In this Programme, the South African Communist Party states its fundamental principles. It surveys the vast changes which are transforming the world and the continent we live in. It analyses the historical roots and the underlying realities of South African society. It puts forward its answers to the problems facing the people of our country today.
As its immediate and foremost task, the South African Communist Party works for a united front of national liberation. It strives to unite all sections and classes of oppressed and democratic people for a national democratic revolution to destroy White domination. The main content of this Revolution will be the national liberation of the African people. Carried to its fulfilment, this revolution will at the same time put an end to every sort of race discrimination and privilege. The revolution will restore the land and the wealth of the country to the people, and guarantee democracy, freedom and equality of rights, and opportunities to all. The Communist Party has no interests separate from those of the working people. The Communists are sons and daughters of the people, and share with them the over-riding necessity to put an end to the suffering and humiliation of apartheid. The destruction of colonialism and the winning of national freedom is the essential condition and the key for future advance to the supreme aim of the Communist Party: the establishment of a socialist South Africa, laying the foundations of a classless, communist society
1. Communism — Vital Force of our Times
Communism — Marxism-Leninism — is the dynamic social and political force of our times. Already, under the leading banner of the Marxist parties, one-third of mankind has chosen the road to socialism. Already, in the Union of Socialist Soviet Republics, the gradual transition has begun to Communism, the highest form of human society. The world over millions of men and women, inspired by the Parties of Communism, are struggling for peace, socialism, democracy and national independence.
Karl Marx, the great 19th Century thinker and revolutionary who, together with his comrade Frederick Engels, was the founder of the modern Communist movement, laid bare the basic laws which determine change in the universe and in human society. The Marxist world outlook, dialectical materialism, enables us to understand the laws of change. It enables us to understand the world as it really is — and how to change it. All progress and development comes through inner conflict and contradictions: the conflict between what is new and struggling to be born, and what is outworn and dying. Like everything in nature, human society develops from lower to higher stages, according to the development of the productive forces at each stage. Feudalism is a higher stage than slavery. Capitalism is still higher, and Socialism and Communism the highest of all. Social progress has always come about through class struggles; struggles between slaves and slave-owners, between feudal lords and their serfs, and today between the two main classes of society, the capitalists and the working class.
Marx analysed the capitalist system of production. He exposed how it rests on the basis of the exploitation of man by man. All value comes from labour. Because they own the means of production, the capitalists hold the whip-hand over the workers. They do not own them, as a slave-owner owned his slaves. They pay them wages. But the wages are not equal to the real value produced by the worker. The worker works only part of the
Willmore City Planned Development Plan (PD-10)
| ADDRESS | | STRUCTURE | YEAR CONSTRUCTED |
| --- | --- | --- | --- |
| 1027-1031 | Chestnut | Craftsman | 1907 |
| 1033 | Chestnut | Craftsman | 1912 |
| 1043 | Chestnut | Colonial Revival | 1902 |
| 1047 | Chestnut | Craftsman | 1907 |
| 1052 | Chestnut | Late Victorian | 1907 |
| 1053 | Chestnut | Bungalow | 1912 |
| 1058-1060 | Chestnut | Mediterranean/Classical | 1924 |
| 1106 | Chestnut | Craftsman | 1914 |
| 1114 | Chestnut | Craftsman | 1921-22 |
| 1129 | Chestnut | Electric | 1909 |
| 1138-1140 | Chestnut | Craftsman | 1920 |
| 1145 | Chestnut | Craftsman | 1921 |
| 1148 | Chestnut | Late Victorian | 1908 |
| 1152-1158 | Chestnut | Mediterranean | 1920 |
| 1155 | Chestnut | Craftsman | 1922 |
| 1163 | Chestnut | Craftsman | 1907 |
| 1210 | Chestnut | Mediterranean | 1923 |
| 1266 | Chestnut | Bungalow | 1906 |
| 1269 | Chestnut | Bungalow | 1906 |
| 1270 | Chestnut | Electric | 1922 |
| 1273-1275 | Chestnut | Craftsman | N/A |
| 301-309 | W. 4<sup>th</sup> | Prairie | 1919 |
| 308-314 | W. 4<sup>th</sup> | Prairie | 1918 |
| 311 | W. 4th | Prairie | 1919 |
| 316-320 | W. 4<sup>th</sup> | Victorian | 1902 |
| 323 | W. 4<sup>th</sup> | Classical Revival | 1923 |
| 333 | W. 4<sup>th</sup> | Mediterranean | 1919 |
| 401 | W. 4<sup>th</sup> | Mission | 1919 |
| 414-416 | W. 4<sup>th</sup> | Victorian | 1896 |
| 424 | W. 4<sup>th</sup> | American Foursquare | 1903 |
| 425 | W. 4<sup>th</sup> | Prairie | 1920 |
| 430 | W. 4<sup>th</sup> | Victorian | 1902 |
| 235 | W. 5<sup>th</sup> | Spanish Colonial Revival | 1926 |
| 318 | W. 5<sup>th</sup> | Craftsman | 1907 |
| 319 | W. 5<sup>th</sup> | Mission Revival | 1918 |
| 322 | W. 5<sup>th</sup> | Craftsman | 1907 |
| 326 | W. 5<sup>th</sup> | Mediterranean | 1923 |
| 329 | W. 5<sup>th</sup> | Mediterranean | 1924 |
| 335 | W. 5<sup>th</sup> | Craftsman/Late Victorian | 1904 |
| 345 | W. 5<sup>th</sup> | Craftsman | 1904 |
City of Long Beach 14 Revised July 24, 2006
---
Instructions for the task
Each line of the material above either contains the word "Classical" or does not; state how many do, and nothing else.

Written solution
2